Directive: Copy everything from the start of the entries down to the line containing "Mehidy removed Louis, charging", changing "Quick Links" to "Useful Links" and leaving the rest unchanged.

Input data:
>>>>>

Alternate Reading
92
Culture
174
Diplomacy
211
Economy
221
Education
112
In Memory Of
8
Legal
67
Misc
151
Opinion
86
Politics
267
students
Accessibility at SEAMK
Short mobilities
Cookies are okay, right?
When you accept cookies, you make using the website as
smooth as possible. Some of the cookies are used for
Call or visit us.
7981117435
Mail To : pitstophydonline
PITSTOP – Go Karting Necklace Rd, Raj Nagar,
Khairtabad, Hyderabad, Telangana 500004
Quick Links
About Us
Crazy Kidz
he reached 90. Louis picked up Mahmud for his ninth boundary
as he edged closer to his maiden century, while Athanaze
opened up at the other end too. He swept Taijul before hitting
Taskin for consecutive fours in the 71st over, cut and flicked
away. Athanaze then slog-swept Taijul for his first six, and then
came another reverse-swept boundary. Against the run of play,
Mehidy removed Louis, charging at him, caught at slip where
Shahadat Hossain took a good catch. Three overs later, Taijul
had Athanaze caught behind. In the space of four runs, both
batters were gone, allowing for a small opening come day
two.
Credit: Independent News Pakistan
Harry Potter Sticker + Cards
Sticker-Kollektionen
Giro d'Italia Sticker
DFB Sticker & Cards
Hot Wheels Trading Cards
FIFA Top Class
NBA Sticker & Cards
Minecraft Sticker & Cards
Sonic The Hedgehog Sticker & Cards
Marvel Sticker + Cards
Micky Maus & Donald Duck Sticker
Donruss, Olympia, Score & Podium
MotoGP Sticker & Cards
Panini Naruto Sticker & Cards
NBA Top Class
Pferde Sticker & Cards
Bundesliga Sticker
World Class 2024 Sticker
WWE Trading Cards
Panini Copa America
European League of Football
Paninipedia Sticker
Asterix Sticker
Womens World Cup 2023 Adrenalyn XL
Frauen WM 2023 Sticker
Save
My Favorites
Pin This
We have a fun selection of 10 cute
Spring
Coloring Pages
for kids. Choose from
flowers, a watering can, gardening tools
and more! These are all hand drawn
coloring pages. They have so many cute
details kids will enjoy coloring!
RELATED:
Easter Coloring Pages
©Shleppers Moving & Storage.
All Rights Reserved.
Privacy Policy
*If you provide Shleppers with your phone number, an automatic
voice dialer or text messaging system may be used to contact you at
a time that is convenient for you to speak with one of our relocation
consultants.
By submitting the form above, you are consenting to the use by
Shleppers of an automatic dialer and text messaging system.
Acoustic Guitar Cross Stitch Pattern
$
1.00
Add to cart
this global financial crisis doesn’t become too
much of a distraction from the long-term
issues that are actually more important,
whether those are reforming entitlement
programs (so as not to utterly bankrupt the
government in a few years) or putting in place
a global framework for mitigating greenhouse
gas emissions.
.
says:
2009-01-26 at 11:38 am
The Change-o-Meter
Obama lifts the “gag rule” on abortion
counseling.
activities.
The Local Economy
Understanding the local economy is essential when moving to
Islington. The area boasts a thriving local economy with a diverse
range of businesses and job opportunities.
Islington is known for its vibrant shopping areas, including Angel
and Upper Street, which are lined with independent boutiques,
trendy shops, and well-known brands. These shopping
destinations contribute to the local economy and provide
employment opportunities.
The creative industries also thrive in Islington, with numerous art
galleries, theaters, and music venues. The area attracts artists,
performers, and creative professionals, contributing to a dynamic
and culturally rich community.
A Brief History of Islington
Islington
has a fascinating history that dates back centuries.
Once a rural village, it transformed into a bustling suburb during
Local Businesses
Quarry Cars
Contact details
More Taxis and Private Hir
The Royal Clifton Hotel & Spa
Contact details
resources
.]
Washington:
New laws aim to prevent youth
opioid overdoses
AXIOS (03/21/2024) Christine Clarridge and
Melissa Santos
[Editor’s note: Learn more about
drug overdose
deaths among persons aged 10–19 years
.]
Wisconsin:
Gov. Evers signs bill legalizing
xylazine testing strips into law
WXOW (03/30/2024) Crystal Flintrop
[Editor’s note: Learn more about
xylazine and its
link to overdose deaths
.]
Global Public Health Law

<<<<<

Exercise solution:
Alternate Reading
92
Culture
174
Diplomacy
211
Economy
221
Education
112
In Memory Of
8
Legal
67
Misc
151
Opinion
86
Politics
267
students
Accessibility at SEAMK
Short mobilities
Cookies are okay, right?
When you accept cookies, you make using the website as
smooth as possible. Some of the cookies are used for
Call or visit us.
7981117435
Mail To : pitstophydonline
PITSTOP – Go Karting Necklace Rd, Raj Nagar,
Khairtabad, Hyderabad, Telangana 500004
Useful Links
About Us
Crazy Kidz
he reached 90. Louis picked up Mahmud for his ninth boundary
as he edged closer to his maiden century, while Athanaze
opened up at the other end too. He swept Taijul before hitting
Taskin for consecutive fours in the 71st over, cut and flicked
away. Athanaze then slog-swept Taijul for his first six, and then
came another reverse-swept boundary. Against the run of play,
Mehidy removed Louis, charging at him, caught at slip where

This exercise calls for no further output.